Den ganzen Weg durch die kalte unfreundliche Stadt bin ich gelaufen,

sagt irgendjemand, niemand im besonderen. es hallt ein bisschen in den leeren raum. oder auch nicht. so leer ist er gar nicht, der raum.

unter dem mond, unter den sternen. an jeder ecke hab ich nach dir ausschau gehalten. ich war so sicher, dich irgendwo zu finden. obwohl du doch gar nicht da bist. oder vielleicht doch. was weiss ich schon.
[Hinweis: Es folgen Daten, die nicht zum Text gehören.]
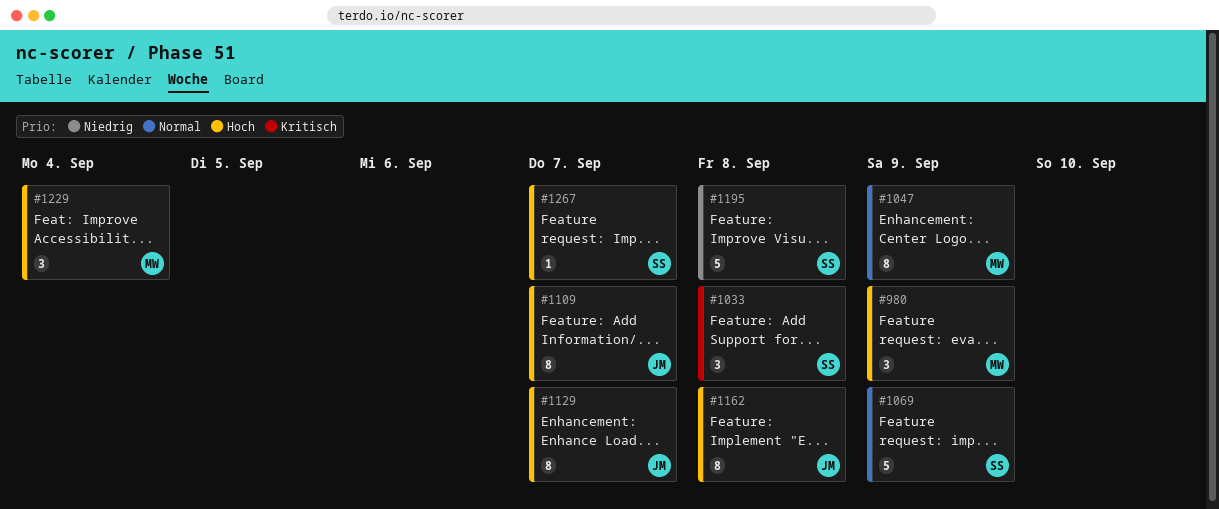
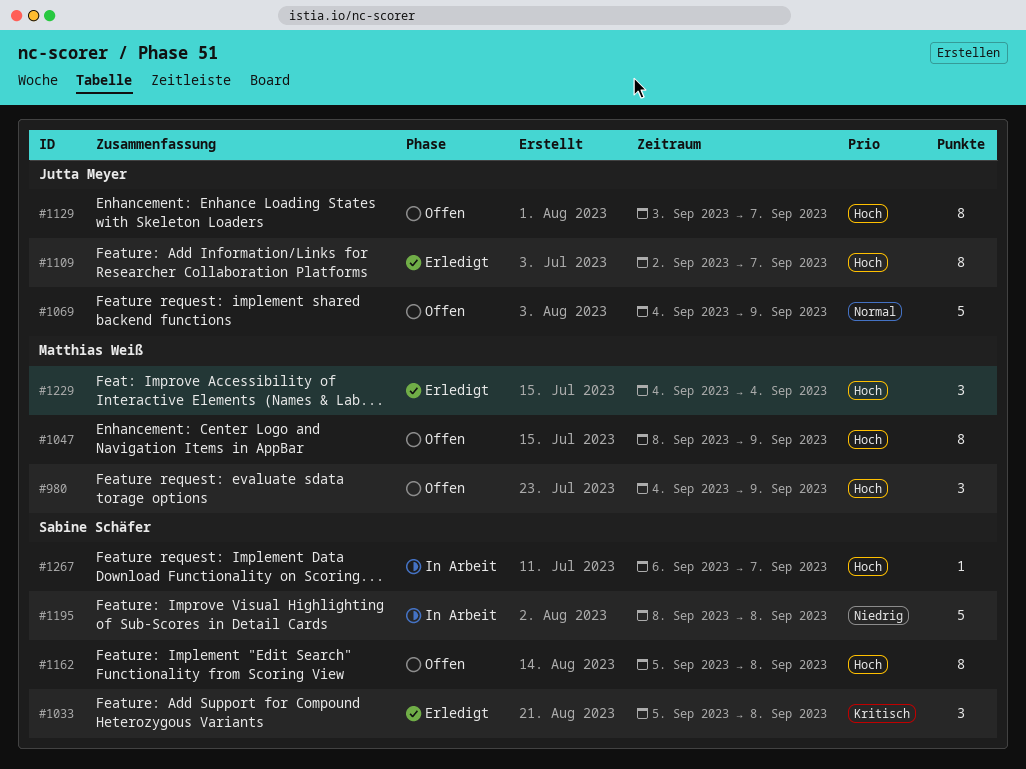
#1047, priority: Normal -> Hoch
#1069, owner: Sabine Schäfer -> Jutta Meyer
#1162, owner: Jutta Meyer -> Sabine Schäfer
im spiegel neben den bücherregalen etwas wie eine bewegung. verschwommen. kommt näher. tritt dann aus dem spiegel: in den raum.

das ist die wahrheit. unsere wege haben sich nicht gekreuzt. ich habe nicht deinen arm genommen. du hast nicht geweint. worüber auch?

ein paar schritte nur durch den raum auf die terrasse. draußen ist es wärmer als drinnen. auch ein traumkörper genießt die wärme nach einer eiskalten nachtwanderung.

obwohl niemand in der nähe zu sein scheint, steht eine schönkühle flasche chardonnay auf dem tisch. zwei gläser.

wen erwarten wir denn noch?

die villa antwortet nicht, und sonst auch niemand. eine hand, ein glas. goldener herbst füllt den mund. es bleibt still. nur das meer, da unten, und ein windhauch in den olivenbäumen.

du kannst gar nicht gelächelt haben, als wir uns getroffen haben. wir haben uns doch gar nicht getroffen. deshalb hast du mich auch nicht auf ein glas wein eingeladen. deshalb kann der wein auch nicht so schlecht gewesen sein, dass wir stattdessen bier bestellt haben.

und ich habe nie deine finger betrachtet, wie sie um das bierglas streichen. und nicht die härchen auf deinen armen gezählt.

und ich habe auch ganz bestimmt nicht blöde an der zigarettenschachtel gespielt, bis nur mehr ein halber zentimeter dazwischen war. zwischen deinen und meinen händen. gleich neben der kerze. das kann ich gar nicht getan haben. weil wir gar nicht da waren.

eine möwe kreist und läßt sich dann fallen, aufs meer zu, hat sie den fisch erwischt oder ist das nur ein schatten? schatten. unter dem sonnenschirm ein liegestuhl. das weinglas leicht ans brustbein gedrückt. ein lichtstrahl verfängt sich darin.

du hast mir nicht von ihr erzählt, wie sie dir fehlt. nicht heute nacht. du hast den kopf nicht in den nacken gelegt und eine rotzige bemerkung über die 70erjahre kassettendecke gemacht, damit das feuchte in deinen augen nicht überlaufen kann. ganz bestimmt nicht. wir haben uns doch gar nicht getroffen.

ich habe nicht an dir vorbei geschaut auf die tristen gestalten an der bar. auch nicht auf die ergrauten trockenblumen an der wand. ich habe nicht an dir vorbeigeschaut aus angst, dass meine augen zuviel erzählen. selbst wenn wir uns getroffen hätten, hätte ich das nie getan. ich weiss doch ganz genau dass augen nicht reden.

zigarette. rauch. tief dort wo alles leer ist. gut. gut zum goldgeschmack. die möwe schreit. die oder eine andere.

du hast nicht den kopf sinken lassen und die hand davor gelegt als schatten. ich hab nicht meine hand auf deinen arm gelegt und darüber nachgedacht, was ich jetzt sagen soll. ich habe nicht hilflos wütend gedacht, dass jede andere genau wüsste, was jetzt zu sagen ist. du hast nicht tief geatmet. und du hast nicht gesagt "komm lass uns gehen".

augen geschlossen. bunte schatten. wein läuft über, angenehm kühler tropfen auf der haut. ungerauchter zigarettenrauch steigt nach oben. ins nichts.

wir sind nicht still nebeneinander her gelaufen, in dicken daunenjacken, unter dem dezembermond. nicht bis zu dieser kreuzung. du hast nicht deinen arm um mich gelegt zum abschied. da war kein warmer hauch an meiner stirn, 3 kostbare atemzüge lang. du hast nicht in mein ohr geflüstert: "danke". du bist nicht gegangen. nicht ohne dich noch einmal umzudrehen.

noch ein mundvoll sonnengelb.glas klirrt über die brüstung. arme verschränkt, als wäre es kalt. es ist nicht kalt. hier draußen nicht.